Diesen Satz habe ich früher öfters gehört, wenn jemand etwas Fragwürdiges gemacht hat, dem man dies eigentlich so nicht zugetraut hätte. In dieser Woche sind einige Gedenktage wichtiger Leute und wir lesen von ihnen in der Bibel, da wäre der Gedenktag der Bekehrung des Apostels Paulus oder der Gedenktag des Thomas von Aquin, in den Lesungen hören wir von König Saul und König David, von Timotheus und Titus.

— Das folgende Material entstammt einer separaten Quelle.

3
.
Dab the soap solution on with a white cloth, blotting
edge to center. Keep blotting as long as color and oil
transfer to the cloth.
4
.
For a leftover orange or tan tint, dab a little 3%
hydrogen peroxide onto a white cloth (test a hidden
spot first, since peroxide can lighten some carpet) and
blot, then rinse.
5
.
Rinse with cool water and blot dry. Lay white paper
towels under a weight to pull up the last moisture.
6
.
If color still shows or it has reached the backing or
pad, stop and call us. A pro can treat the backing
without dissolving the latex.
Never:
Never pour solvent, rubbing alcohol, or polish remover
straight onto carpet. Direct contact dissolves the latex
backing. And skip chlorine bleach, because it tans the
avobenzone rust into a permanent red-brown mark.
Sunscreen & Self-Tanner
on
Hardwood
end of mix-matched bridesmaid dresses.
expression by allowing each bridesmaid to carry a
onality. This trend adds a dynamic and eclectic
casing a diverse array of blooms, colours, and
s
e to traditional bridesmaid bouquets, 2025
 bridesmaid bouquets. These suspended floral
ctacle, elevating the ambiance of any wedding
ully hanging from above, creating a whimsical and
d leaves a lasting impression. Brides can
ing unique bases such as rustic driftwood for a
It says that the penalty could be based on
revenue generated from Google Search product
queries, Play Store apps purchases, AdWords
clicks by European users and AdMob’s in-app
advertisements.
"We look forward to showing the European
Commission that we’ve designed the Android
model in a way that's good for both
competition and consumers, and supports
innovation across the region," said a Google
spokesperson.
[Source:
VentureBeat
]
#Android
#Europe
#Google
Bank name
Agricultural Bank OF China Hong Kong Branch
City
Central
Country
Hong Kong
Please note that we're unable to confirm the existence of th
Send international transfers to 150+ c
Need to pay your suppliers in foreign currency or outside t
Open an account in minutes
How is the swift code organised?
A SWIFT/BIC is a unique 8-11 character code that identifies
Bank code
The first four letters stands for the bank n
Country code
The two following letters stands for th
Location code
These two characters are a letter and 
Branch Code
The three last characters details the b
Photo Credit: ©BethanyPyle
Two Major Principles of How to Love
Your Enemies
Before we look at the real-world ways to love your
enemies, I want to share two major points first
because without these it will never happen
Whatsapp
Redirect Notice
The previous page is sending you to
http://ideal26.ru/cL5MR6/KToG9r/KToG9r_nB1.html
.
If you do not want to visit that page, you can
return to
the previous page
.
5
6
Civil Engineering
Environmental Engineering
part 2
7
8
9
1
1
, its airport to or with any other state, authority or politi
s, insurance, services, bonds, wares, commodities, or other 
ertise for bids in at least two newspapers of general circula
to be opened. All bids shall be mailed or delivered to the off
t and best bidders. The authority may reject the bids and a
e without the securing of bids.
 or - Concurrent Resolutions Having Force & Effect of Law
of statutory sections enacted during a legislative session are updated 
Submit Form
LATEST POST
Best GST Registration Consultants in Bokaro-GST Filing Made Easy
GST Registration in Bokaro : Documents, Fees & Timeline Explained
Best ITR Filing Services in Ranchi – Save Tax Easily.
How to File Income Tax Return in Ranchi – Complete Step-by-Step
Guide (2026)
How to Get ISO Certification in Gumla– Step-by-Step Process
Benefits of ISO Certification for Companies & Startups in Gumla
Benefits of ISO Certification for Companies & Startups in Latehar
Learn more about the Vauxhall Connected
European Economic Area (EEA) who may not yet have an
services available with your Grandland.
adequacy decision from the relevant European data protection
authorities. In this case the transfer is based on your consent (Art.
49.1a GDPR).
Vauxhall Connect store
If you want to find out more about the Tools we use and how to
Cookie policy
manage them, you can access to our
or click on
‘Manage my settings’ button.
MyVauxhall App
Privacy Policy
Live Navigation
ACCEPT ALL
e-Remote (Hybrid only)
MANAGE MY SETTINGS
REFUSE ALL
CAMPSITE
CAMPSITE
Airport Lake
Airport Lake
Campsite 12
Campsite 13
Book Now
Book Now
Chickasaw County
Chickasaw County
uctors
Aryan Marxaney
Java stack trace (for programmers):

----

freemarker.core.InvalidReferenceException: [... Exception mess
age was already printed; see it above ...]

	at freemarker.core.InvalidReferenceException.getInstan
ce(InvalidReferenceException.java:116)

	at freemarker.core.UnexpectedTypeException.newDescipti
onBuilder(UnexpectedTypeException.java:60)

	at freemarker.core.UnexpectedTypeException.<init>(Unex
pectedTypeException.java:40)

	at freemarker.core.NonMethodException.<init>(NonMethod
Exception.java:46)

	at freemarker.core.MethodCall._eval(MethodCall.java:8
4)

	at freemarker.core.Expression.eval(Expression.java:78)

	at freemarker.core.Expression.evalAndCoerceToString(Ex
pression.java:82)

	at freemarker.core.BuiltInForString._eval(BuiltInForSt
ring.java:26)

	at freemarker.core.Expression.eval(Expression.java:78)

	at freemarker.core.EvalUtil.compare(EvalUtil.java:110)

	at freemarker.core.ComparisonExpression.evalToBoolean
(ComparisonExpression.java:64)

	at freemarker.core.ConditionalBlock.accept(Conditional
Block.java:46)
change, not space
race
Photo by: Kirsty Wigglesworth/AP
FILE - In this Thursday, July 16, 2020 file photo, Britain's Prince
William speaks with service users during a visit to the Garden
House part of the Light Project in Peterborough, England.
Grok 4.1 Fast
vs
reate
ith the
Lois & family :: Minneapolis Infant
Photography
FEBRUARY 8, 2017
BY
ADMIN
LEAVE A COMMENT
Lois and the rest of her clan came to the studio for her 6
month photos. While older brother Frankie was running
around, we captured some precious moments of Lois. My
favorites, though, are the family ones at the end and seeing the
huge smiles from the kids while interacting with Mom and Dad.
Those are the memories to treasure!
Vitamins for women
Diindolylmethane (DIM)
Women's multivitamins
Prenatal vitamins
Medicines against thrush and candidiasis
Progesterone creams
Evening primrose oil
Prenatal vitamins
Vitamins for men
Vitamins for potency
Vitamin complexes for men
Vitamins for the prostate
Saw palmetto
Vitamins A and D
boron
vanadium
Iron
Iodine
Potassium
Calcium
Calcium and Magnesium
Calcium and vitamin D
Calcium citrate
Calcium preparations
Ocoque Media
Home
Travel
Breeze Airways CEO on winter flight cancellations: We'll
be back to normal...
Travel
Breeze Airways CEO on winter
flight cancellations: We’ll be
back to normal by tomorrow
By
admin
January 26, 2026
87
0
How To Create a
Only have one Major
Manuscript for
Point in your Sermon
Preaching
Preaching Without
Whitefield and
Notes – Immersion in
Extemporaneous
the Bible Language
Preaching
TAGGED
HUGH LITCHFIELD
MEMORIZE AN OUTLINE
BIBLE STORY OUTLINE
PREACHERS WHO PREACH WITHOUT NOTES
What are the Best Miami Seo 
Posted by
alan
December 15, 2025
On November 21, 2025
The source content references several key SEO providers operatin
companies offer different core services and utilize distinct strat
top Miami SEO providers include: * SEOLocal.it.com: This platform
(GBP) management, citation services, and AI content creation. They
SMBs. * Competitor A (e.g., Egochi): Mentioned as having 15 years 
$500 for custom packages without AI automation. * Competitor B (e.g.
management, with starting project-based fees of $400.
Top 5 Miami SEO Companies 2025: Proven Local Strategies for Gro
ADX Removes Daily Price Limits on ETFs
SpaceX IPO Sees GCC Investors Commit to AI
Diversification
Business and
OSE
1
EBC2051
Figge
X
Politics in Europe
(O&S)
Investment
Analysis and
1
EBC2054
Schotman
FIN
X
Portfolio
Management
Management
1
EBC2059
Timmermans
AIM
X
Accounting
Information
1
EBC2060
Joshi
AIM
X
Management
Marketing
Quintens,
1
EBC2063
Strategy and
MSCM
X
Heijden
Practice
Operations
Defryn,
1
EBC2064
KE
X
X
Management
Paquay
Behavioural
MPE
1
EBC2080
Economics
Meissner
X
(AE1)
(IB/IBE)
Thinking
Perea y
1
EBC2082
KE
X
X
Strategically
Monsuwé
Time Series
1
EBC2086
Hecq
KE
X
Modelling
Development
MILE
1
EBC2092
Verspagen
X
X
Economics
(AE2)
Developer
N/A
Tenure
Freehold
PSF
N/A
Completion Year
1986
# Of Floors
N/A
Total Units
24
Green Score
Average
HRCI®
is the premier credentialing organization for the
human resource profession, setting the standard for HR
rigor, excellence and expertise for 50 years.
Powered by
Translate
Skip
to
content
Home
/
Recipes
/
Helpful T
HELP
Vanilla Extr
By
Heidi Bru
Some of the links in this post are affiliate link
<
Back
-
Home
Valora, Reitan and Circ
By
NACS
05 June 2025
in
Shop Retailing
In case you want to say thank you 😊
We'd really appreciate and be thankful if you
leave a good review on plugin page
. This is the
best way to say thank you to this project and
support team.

Thomas von Aquin zum Beispiel war ein kluger Mann, ein großer Theologe, aber er widersetzte sich auch dem Willen seiner Familie und ist nicht ganz unumstritten in Bezug auf die Inquisition. Paulus, in Tarsus geboren, mit römischem Bürgerrecht versehen, übernahm von seinem Vater die strenge pharisäische Familientradition und wurde damit zu einem erbitterten Feind und Verfolger der frühen Christen. Sein Wandel zum Nachfolger Jesu durch das Bekehrungserlebnis vor Damaskus ist legendär. In diesem Zusammenhang wurde sein Namenswechsel sprichwörtlich: „Vom Saulus zum Paulus“, denn so soll sein ursprünglicher jüdischer Name gewesen sein. Nun aber wird er Paulus genannt und wird zum regelrechten Vorzeigechristen. Der 13. Apostel wird er genannt werden, der selber von sich sagt, dass er es nicht Wert sei, ein Apostel genannt zu werden, denn er weiß sehr wohl um seine Vergangenheit, was er getan und was er unterlassen hat. Für ihn selbst blieb es ein unbegreifliches Geheimnis, dass gerade er von Jesus Christus berufen wurde. Er, der die Christen bis aufs Blut verfolgte, wird der Völkerapostel und stirbt selbst als Märtyrer. Was wird wohl seine Familie über ihn gedacht haben? Fromme Juden, die sich sicherlich nichts Schlimmeres hätten vorstellen können, als dem jüdischen Glauben den Rücken zu kehren und zu dieser kleinen christlichen Sekte zu wechseln, denn mehr waren die Christen damals nicht. Und so kann man aus zwei Perspektiven fragen, wessen Geistes Kind er war. Aus Sicht seiner Familie, einer der sich von seinem Glauben abwandte und aus der Sicht der Christen, der große Apostel.
Wir haben viele große Menschen in der Geschichte, deren Lebenslauf durchaus nicht ganz so glatt lief, wie man sich das vorstellt. Da ist zum Beispiel David, der Hirtenjunge, der mehr aus Zufall, wenn auch mit sehr viel Mut, den großen Philister im wahrsten Sinne des Wortes zu Fall bringt und der später, nicht zuletzt durch sein militärisches und diplomatisches Geschick, zum König Israels wird. Der aber auch durch seine Macht verblendet ist und durch die Möglichkeiten, die er hat, sich nimmt, was er will. So geht er auch über Leichen. Da ist zum Beispiel die Geschichte mit Bathsheba, der schönen Frau, die er unbedingt haben will, die aber verheiratet ist. Und was macht er? Er veranlasst den Tod des Uria, ihres Ehemannes. In heutiger juristische Sprache würde man wahrscheinlich sagen, David habe aus niedrigen Beweggründen gehandelt und Uria töten lassen, doch da Uria augenscheinlich im Kampf gefallen war, war die Absicht Davids nicht zu beweisen. Auch diese Geschichte zeigt, dass Menschen sich steuern lassen von Trieben, Interessen, Machtgelüsten und Dinge machen, die am Ende Unglück bringen und so müssen wir uns fragen: Wessen Geistes Kind sie sind!
David verfolgt einen einzelnen Mann, um eine schöne Frau zu bekommen, obwohl er weiß, dass das falsch ist. Paulus verfolgt die Christen aus religiöser Fanatismus, ohne recht zu wissen wieso. Und so müssen auch wir uns fragen: Wessen Geistes Kind sind wir? Wann setzen wir unsere persönlichen Bedürfnisse und Wünsche über das Allgemeinwohl, über das, was gut ist für unsere Familie und diese Welt? Beispiele könnten wir jetzt viele finden. Begonnen beim Egoismus in Sachen Impfung, unsere Bequemlichkeit in Fragen des Klimas bis hin zur Ignoranz in Fragen des Umweltschutzes oder wie wir Christen eigentlich sagen müssten, bei der Bewahrung der Schöpfung. Wessen Geistes Kind sind wir? Gehen wir immer den geradlinigen Weg oder den bequemsten? Die Großen jeder Zeit können und sollen uns Vorbild sein, aber nicht in allen Dingen!